What is required — Copy out, exactly, the first line of the entries below and every line after it through the one containing "2. Extract the".

Information given —
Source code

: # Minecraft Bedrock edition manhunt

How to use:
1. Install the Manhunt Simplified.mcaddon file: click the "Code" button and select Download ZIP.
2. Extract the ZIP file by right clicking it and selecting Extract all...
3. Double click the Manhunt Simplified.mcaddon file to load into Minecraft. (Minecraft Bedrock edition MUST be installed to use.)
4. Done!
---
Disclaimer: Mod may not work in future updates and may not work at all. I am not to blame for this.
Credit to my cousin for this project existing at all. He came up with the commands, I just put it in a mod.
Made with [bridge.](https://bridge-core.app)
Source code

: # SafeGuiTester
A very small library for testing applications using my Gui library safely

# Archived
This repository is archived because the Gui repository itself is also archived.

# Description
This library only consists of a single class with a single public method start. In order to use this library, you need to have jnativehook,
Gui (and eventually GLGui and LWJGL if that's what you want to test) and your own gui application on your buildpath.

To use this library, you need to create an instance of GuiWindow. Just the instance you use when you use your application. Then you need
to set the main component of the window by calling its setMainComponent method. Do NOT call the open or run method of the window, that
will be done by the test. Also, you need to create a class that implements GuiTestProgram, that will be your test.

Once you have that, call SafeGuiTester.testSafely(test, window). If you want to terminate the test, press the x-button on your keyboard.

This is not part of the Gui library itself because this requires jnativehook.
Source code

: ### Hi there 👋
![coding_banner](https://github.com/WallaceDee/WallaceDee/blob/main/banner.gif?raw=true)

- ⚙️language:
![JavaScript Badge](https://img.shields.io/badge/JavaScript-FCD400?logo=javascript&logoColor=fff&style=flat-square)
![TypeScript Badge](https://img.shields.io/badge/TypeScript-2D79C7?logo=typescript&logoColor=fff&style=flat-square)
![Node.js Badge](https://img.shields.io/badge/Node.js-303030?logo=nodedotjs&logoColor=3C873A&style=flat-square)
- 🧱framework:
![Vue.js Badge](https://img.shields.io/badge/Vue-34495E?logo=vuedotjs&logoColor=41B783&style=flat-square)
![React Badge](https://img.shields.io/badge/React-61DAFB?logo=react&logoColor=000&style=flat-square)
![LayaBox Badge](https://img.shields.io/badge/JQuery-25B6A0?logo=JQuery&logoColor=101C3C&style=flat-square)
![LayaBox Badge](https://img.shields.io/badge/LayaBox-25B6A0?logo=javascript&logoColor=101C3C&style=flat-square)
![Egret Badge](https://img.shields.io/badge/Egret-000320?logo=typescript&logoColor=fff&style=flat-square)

Response to this task —
Source code

: # Minecraft Bedrock edition manhunt

How to use:
1. Install the Manhunt Simplified.mcaddon file: click the "Code" button and select Download ZIP.
2. Extract the ZIP file by right clicking it and selecting Extract all...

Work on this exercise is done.